Eliminating algorithmic complexity attacks

Ryan Noone

Aug 26, 2022

Assistant Professor Justine Sherry, Ph.D. Student Nirav Atre, Ph.D. Student Hugo Sadok review data on computer

Assistant Professor Justine Sherry, Ph.D. Student Nirav Atre, and Ph.D. Student Hugo Sadok

Attackers constantly look to bog down and interrupt network systems through Denial-of-Service (DoS) attacks.
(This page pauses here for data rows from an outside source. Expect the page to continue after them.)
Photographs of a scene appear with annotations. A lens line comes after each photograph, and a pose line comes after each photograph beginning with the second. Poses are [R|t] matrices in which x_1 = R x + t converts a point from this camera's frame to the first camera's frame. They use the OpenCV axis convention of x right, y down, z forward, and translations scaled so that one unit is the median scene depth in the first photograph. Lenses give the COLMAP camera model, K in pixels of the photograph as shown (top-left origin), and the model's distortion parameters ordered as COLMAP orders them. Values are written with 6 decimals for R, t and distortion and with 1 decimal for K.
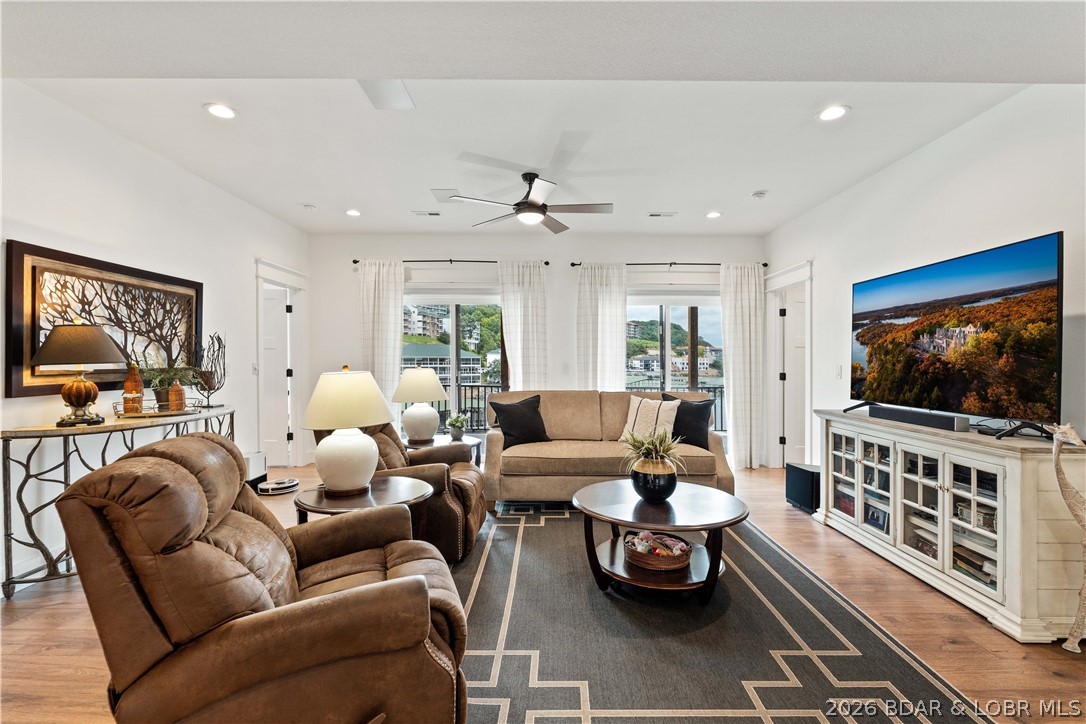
lens RADIAL K [[495.5, 0, 543.0], [0, 495.5, 362.0], [0, 0, 1]] dist [-0.002072, 0.000513]
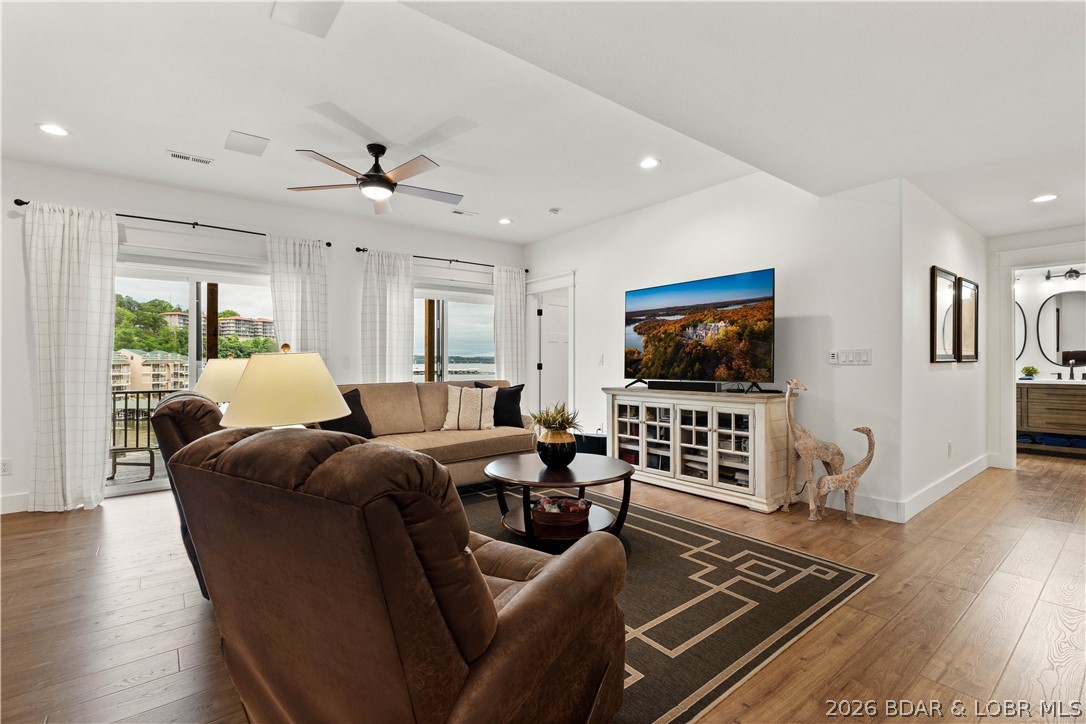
lens RADIAL K [[494.3, 0, 539.2], [0, 494.3, 374.1], [0, 0, 1]] dist [-0.008525, -0.000297]
pose [[0.788694, -0.026684, 0.614206, -0.424256], [0.016475, 0.999616, 0.022273, 0.035336], [-0.614565, -0.007448, 0.788831, 0.117510]]
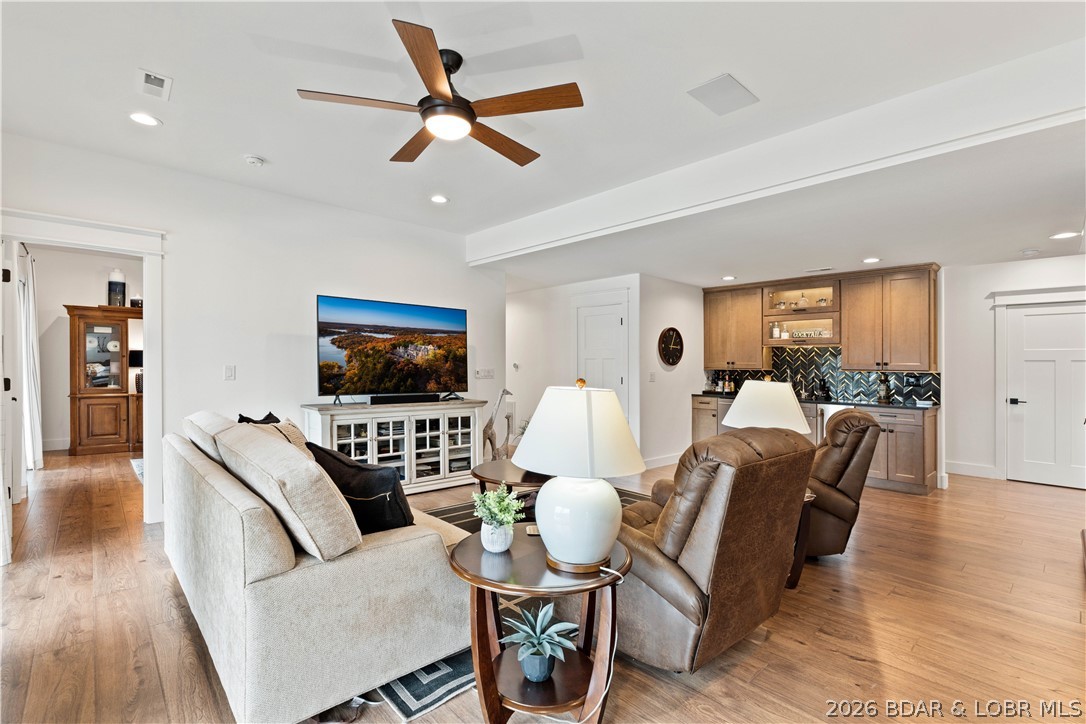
lens RADIAL K [[491.7, 0, 547.0], [0, 491.7, 360.4], [0, 0, 1]] dist [-0.006733, -0.000062]
pose [[-0.670041, -0.003839, 0.742314, -0.679769], [-0.012497, 0.999903, -0.006109, -0.010048], [-0.742219, -0.013370, -0.670024, 1.604532]]
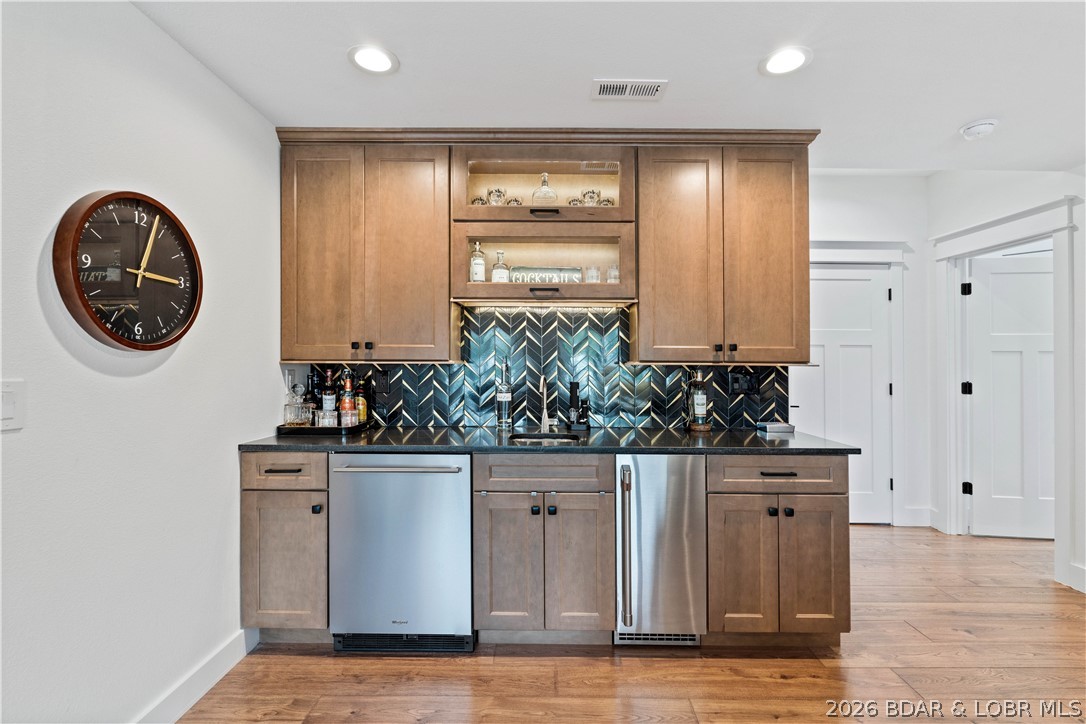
lens RADIAL K [[491.7, 0, 547.0], [0, 491.7, 360.4], [0, 0, 1]] dist [-0.006733, -0.000062]
pose [[-0.999816, -0.009368, 0.016759, 0.045904], [-0.009302, 0.999949, 0.004024, -0.004213], [-0.016796, 0.003867, -0.999851, 0.380649]]
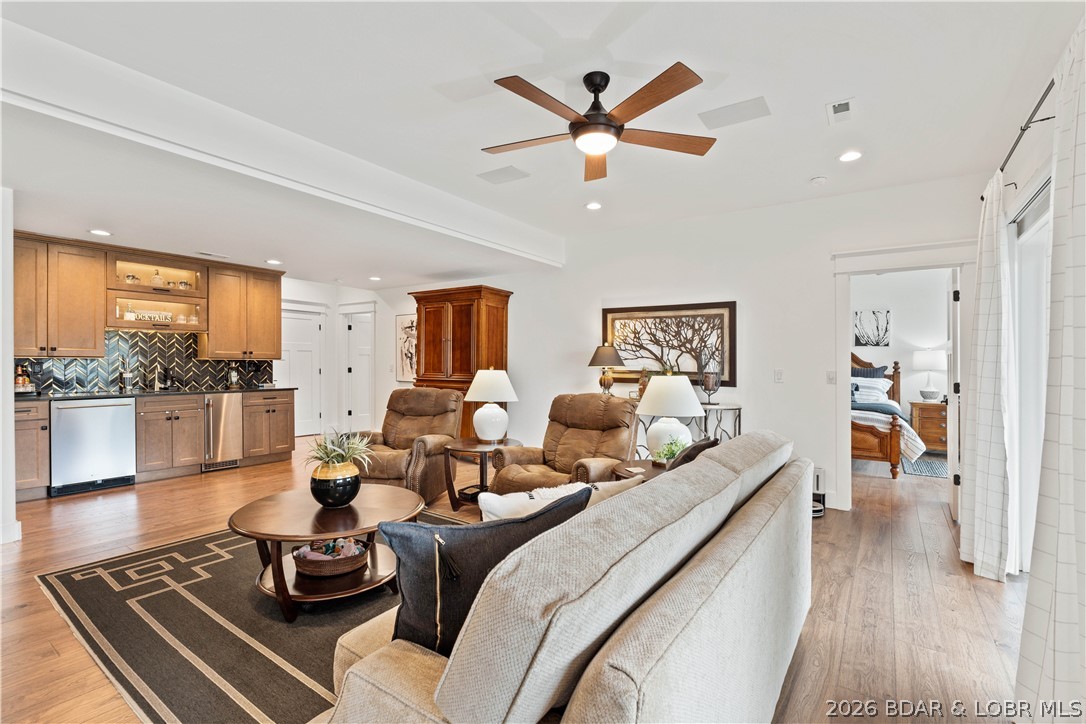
lens RADIAL K [[495.5, 0, 543.0], [0, 495.5, 362.0], [0, 0, 1]] dist [-0.002072, 0.000513]
pose [[-0.573388, -0.010746, -0.819214, 0.679545], [-0.017501, 0.999846, -0.000865, -0.006233], [0.819097, 0.013841, -0.573488, 1.619579]]
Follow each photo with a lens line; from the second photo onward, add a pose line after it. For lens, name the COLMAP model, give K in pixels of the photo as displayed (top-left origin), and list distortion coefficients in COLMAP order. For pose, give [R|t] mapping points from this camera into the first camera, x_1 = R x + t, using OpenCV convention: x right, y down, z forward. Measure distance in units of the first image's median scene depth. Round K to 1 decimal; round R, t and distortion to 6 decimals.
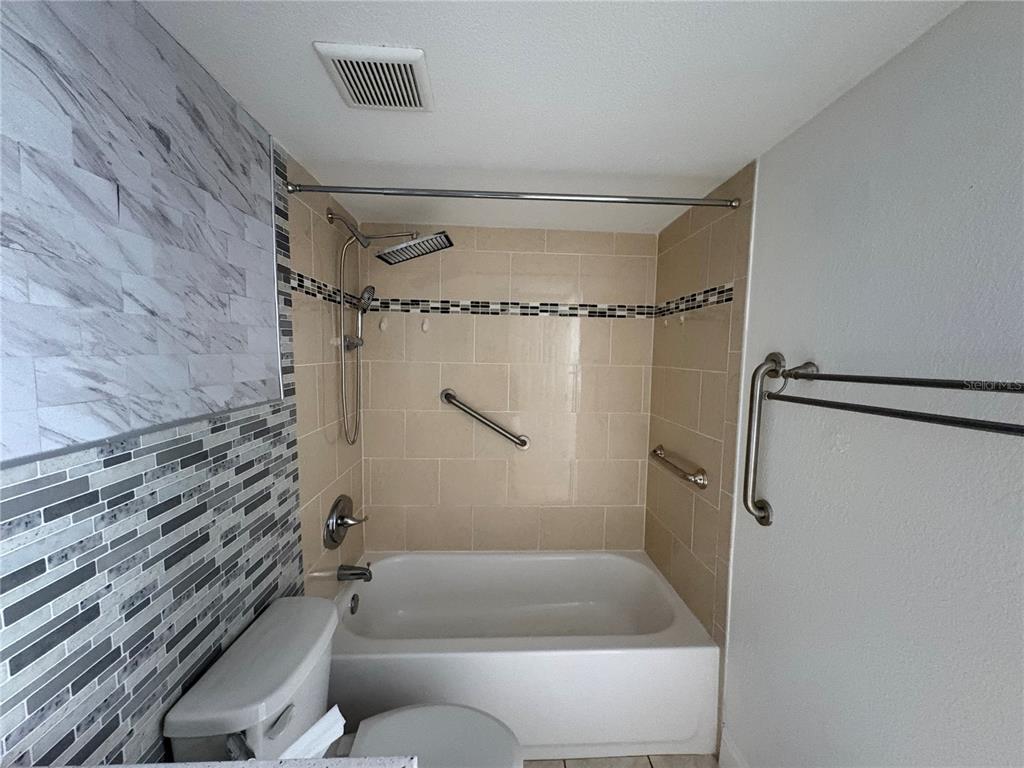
lens RADIAL K [[408.4, 0, 516.4], [0, 408.4, 384.5], [0, 0, 1]] dist [-0.001951, 0.000514]
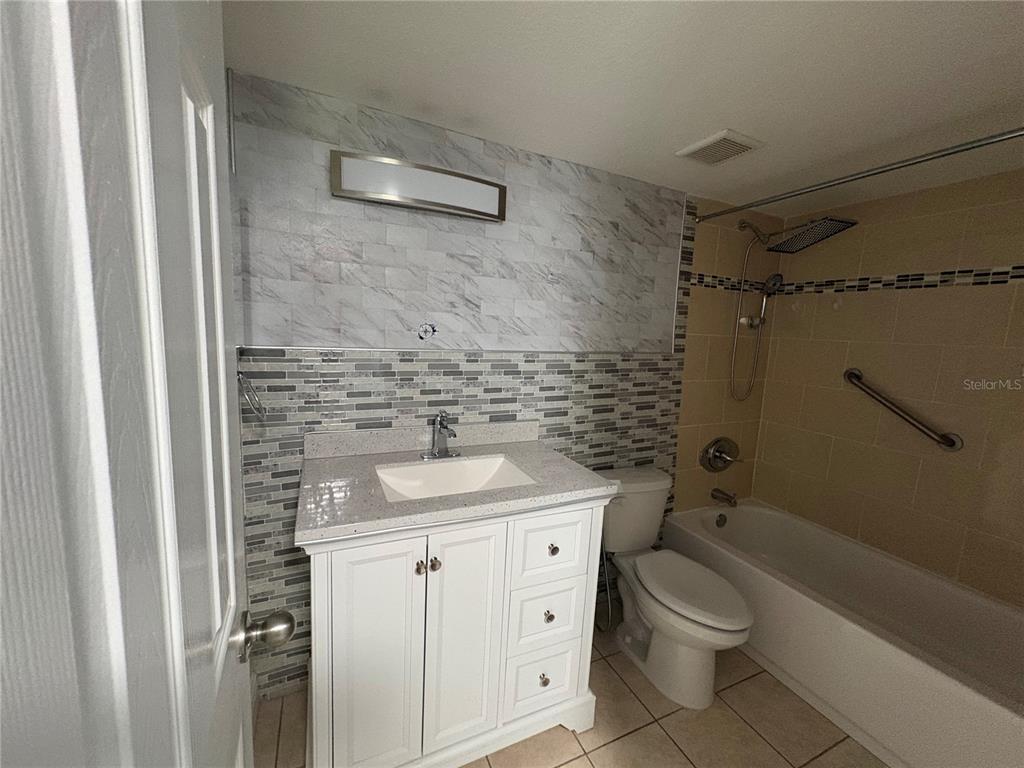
lens RADIAL K [[408.4, 0, 507.8], [0, 408.4, 381.1], [0, 0, 1]] dist [-0.001951, 0.000514]
pose [[0.368066, 0.115236, -0.922631, 0.946561], [-0.108957, 0.990799, 0.080283, 0.115500], [0.923394, 0.070978, 0.377235, -0.298872]]
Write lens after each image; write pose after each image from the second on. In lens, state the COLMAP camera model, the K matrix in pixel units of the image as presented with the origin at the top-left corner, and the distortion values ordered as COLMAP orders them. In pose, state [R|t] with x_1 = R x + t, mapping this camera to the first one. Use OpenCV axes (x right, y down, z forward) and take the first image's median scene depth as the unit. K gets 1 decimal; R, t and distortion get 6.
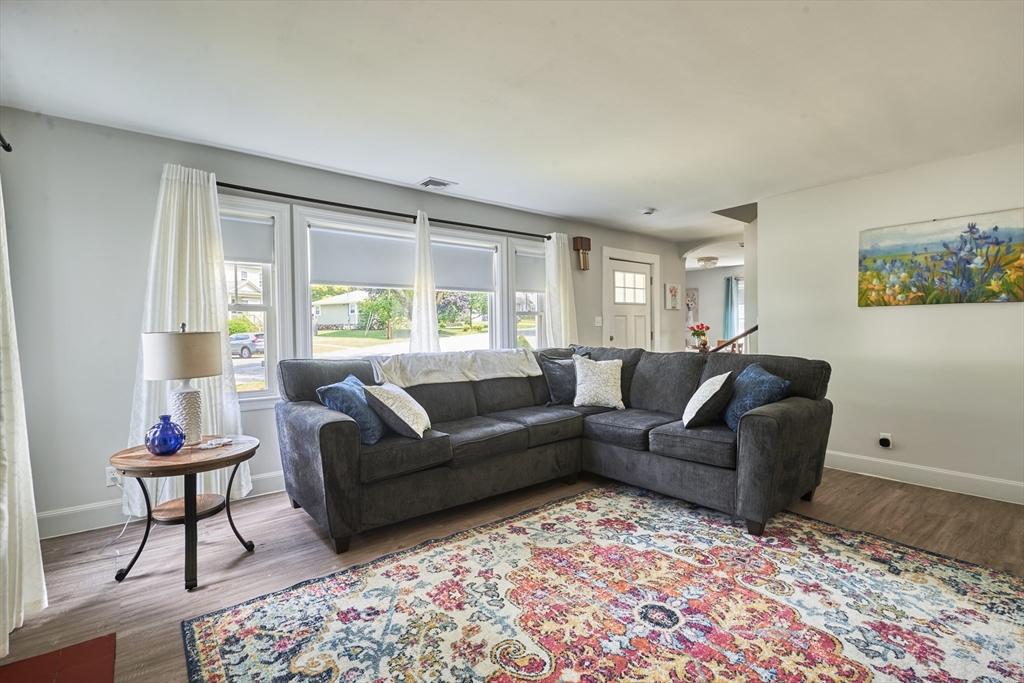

DoS attacks aim to prevent innocent network users from accessing online services (such as a particular website or their email), often by overloading the network with so much data to process that they cannot keep up and are forced to drop innocent users’ requests.

Now, researchers at Carnegie Mellon University are making headway, discovering a new way to eliminate vulnerabilities exposed by algorithmic complexity attacks (ACAs), a particularly menacing type of DoS attack. Many DoS attacks require an attacker to be very powerful, controlling thousands of end hosts to generate a large amount of network traffic – the largest such attacks might involve terabits per second of data – in order to overload the victim system.

ACAs, on the other hand, can be triggered by a resource-strapped attacker who sends a small amount of complex network traffic, which nonetheless manages to overload the victim system and cause innocent traffic to be dropped. A recent attack on Open vSwitch, an open-source system employed in many datacenter networks, used an ACA to drop over ten thousand bits of innocent data for every single bit of attack traffic the attacker transmitted.

“ACAs have plagued networked systems for years,” says Justine Sherry, an assistant professor in CMU's School of Computer Science.

"Typically, developers have had to develop one-off patches for ACAs every time a new vulnerability is discovered.”

Nirav Atre presents at SIGCOMM 2022

Nirav Atre presents at SIGCOMM 2022

However, ACAs may be on their way to extinction thanks to a new approach to mitigating ACAs proposed by Nirav Atre, a Ph.D. student in CMU’s School of Computer Science and member of the CyLab Institute for Security and Privacy. Atre has developed a new algorithm guaranteed to protect network systems against these types of attacks.

Atre’s algorithm enables systems to make educated predictions about which network packets will be the most expensive or difficult to process. These packets are then moved to the back of the queue for service, while easy-to-process packets jump the line, naturally preventing an attacker’s complex traffic from overwhelming the system. If the system does become overloaded, it will drop the most time-consuming and labor-intensive packets, which are likely to include any attacks. Overall, this approach guarantees a mathematical upper-bound on the amount of innocent traffic an attacker can cause to be dropped for each bit that they invest into the attack.

We’re raising the bar for how powerful an attacker has to be to overpower the system.

Nirav Atre, Ph.D. Student, Carnegie Mellon School of Computer Science

Atre’s system, SurgeProtector, has already been deployed in practice as part of Pigasus, an open-sourced networked system for intrusion detection developed within CyLab. Prior to integrating SurgeProtector, Atre’s study reports, an attacker could use ACAs to slow down one of Pigasus’s components by 8.3 Gbps using only 0.3 Gbps of attack traffic. Now with SurgeProtector, an attacker must invest over 8 Gbps (a 27X higher bandwidth investment) to achieve the same slowdown.

Paper References

SurgeProtector: mitigating temporal algorithmic complexity attacks using adversarial scheduling

This study was presented at ACM SIGCOMM 2022 and is available on the conference’s website.